*** TEXT EXCERPT Section Begins ***

O(1) OP_IF/NOTIF/ELSE/ENDIF script implementation
Bitcoin Script is a stack language. A script consists of data elements that
can be pushed onto the stack, and opcodes which manipulate the stack
elements. See the Bitcoin wiki Script
page for a good description of the
language.
Script allows branching control flow by using the
OP_IF/OP_NOTIF/OP_ELSE/OP_ENDIF opcodes. These branches can
be nested multiple levels.
Script evaluation happens in EvalScript() in src/script/interpreter.cpp. The
evaluation iterates through the script elements (while (pc < pend)) and switches
on what that element is (switch (opcode)).
if/else branching is tracked by a boolean vector vfExec:
When execution encounters an OP_IF or OP_NOTIF opcode (and
therefore descends a level of if/else nesting), a boolean is pushed onto
this vector: true if we’re entering a branch that should be executed and
false for a branch that shouldn’t be executed.
When execution encounters an OP_ELSE opcode, the topmost boolean
in the vector is flipped.
When execution encounters an OP_ENDIF opcode, the topmost boolean in
the vector is popped off.
At the beginning of the while (pc < pend) loop, we determine whether we’re in
a branch that should be executed by examining the vfExec vector and setting
a fExec boolean: true if all of the elements in the vector are true, and false
otherwise. If fExec is false, then we’re in a branch that shouldn’t be
executed and we continue to the next iteration of the while loop.
This check involves iterating through a vector which is the length of the nested
if branches. The check is done for every element of the script. In the worst case
the time to do all checks grows quadratically. See Sergio Demian Lerner’s
blog
post
for a good description of the problem.
This quadratic behaviour is not currently a problem, since the maximum number of
opcodes that can be included in a script is 201. In the pessimal case, the quadratic
behaviour can be used to construct a block that takes 0.25s to validate. There
are other expensive-to-validate scripts that can be used to construct a block
that takes longer than that to validate.
Tapscript does not have a 201 opcode
limit.
If this behaviour is not fixed before taproot activation, it could therefore
be exploited to construct blocks that are very slow to validate.
This PR changes the boolean vector to be a pair of integers, which makes the
fExec check O(1) instead of O(n), and so removes the quadratic behaviour.
Abstract out script execution out of VerifyWitnessProgram()
This is a small refactor PR that abstracts out a part of the
VerifyWitnessProgram() function into its own function called
ExecuteWitnessProgram().
The functions in ConditionStack() contain asserts. What happens if these
asserts are hit?
How are we able to express a vector of booleans as a pair of integers? What
observation about the use of the vector makes this possible?

*** TEXT EXCERPT Section Ends ***
*** DATA SUPPLIED Section Begins ***

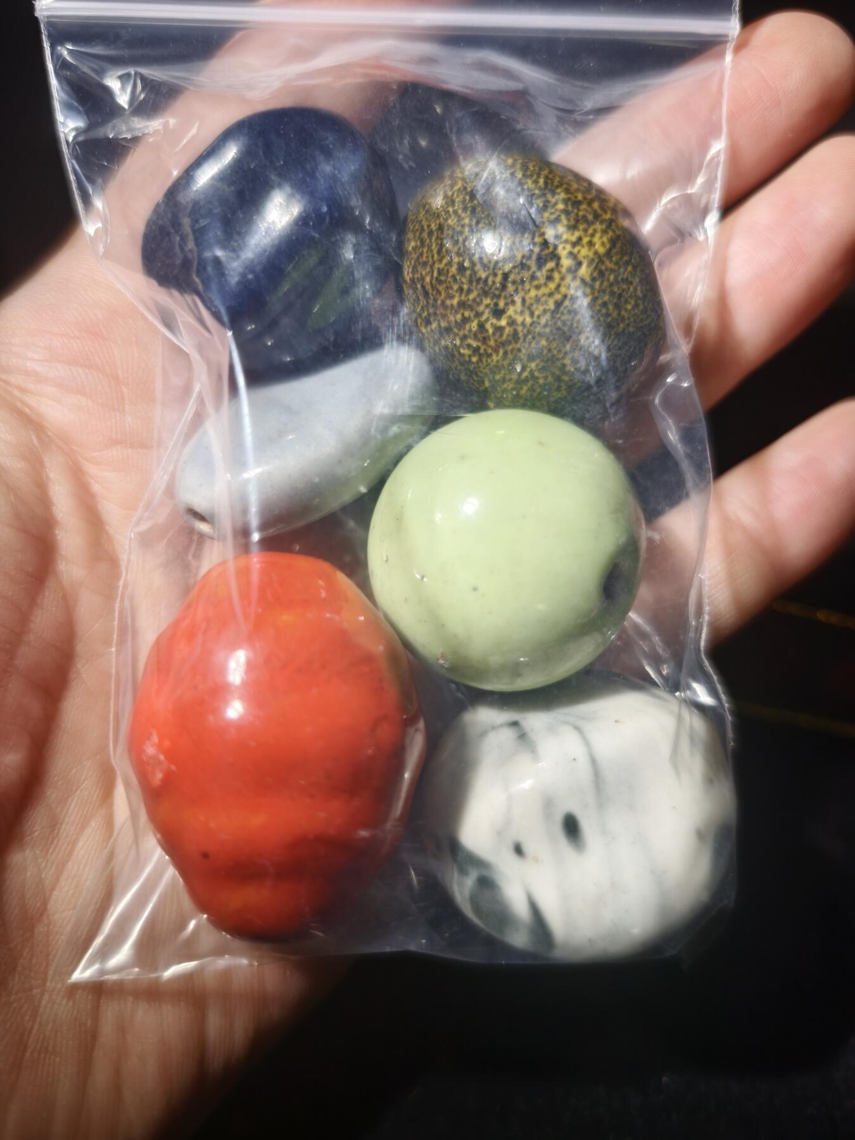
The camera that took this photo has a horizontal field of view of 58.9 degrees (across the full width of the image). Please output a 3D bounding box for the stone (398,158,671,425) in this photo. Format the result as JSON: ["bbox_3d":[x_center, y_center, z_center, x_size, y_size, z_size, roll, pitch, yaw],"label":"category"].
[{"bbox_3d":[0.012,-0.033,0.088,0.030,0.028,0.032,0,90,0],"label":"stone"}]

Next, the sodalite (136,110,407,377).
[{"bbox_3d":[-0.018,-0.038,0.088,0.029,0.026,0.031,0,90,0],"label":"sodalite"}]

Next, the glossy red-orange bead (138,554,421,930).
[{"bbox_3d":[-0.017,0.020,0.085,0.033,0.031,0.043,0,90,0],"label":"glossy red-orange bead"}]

*** DATA SUPPLIED Section Ends ***
*** DATA SUPPLIED Section Begins ***

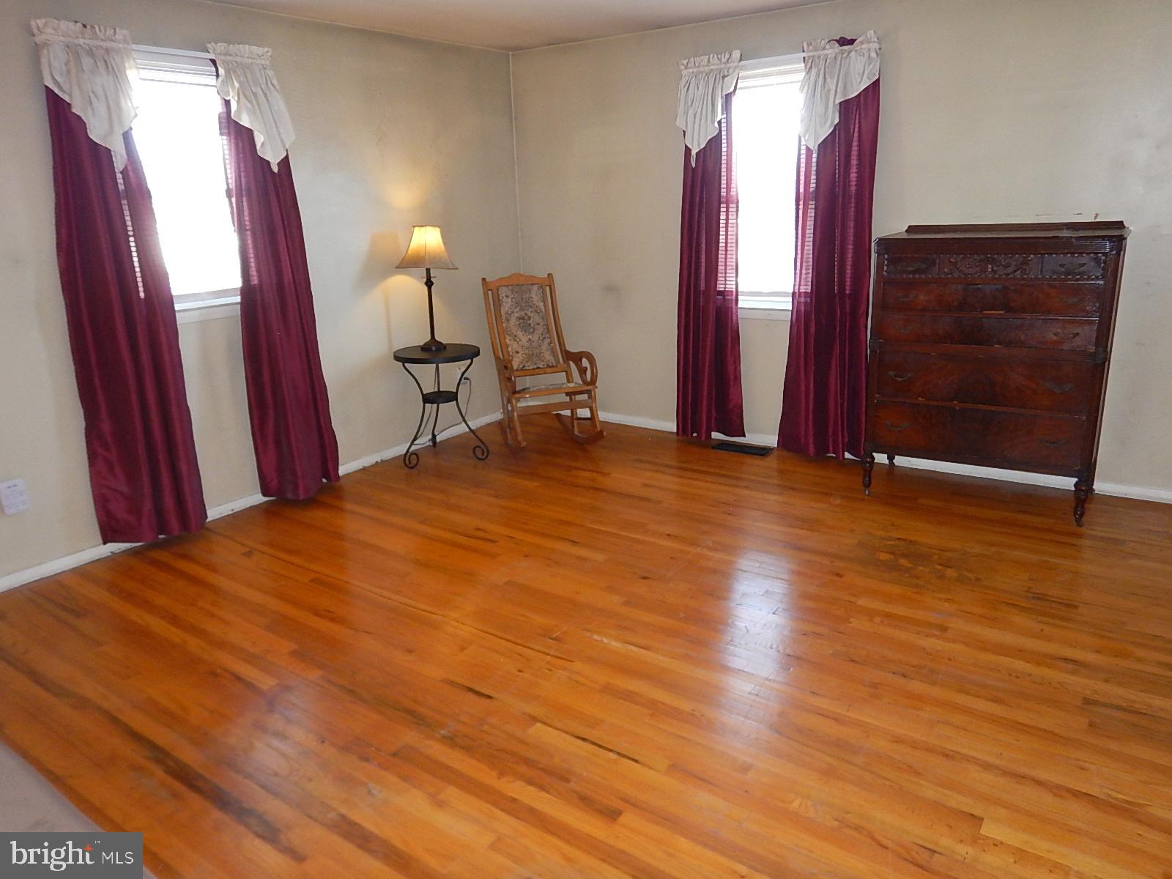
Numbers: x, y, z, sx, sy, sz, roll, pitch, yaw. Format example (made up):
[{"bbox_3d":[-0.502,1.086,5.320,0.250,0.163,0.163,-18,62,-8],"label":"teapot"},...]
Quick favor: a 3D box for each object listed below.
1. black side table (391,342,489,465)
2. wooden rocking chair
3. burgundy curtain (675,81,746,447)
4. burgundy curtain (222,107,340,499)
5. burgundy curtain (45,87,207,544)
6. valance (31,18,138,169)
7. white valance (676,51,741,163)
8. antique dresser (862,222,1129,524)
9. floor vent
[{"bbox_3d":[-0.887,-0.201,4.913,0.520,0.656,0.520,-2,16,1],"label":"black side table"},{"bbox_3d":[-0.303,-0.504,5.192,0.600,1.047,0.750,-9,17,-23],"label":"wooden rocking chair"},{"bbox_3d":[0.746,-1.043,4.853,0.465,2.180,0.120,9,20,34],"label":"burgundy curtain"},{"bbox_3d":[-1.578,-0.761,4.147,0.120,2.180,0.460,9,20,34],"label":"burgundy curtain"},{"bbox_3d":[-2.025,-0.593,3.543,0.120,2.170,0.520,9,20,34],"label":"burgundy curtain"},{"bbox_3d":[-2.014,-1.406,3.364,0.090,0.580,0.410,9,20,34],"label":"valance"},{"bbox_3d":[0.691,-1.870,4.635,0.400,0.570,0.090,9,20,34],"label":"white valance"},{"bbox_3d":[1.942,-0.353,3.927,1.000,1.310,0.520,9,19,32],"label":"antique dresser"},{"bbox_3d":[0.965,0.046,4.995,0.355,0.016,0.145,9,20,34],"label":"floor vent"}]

*** DATA SUPPLIED Section Ends ***
*** DATA SUPPLIED Section Begins ***

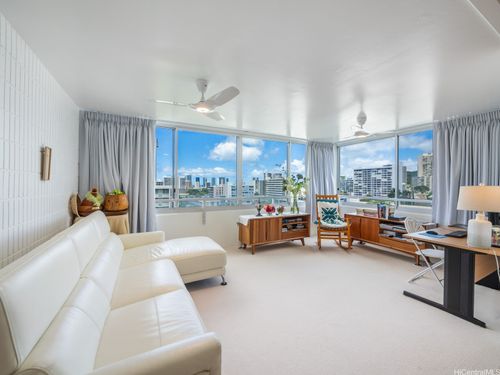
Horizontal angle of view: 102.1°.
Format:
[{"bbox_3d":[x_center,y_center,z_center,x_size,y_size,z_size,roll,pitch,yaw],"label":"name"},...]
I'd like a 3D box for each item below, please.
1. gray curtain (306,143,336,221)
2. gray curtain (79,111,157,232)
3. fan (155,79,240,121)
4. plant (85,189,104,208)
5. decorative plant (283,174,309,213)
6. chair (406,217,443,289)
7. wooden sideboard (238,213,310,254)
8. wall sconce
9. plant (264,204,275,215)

*** DATA SUPPLIED Section Ends ***

# INSTRUCTIONS TO FOLLOW
In the Bitcoin Script excerpt, what happens to the vfExec vector when execution encounters an OP_ELSE opcode?

# THE COMPLETED TASK
The topmost boolean in the vector is flipped.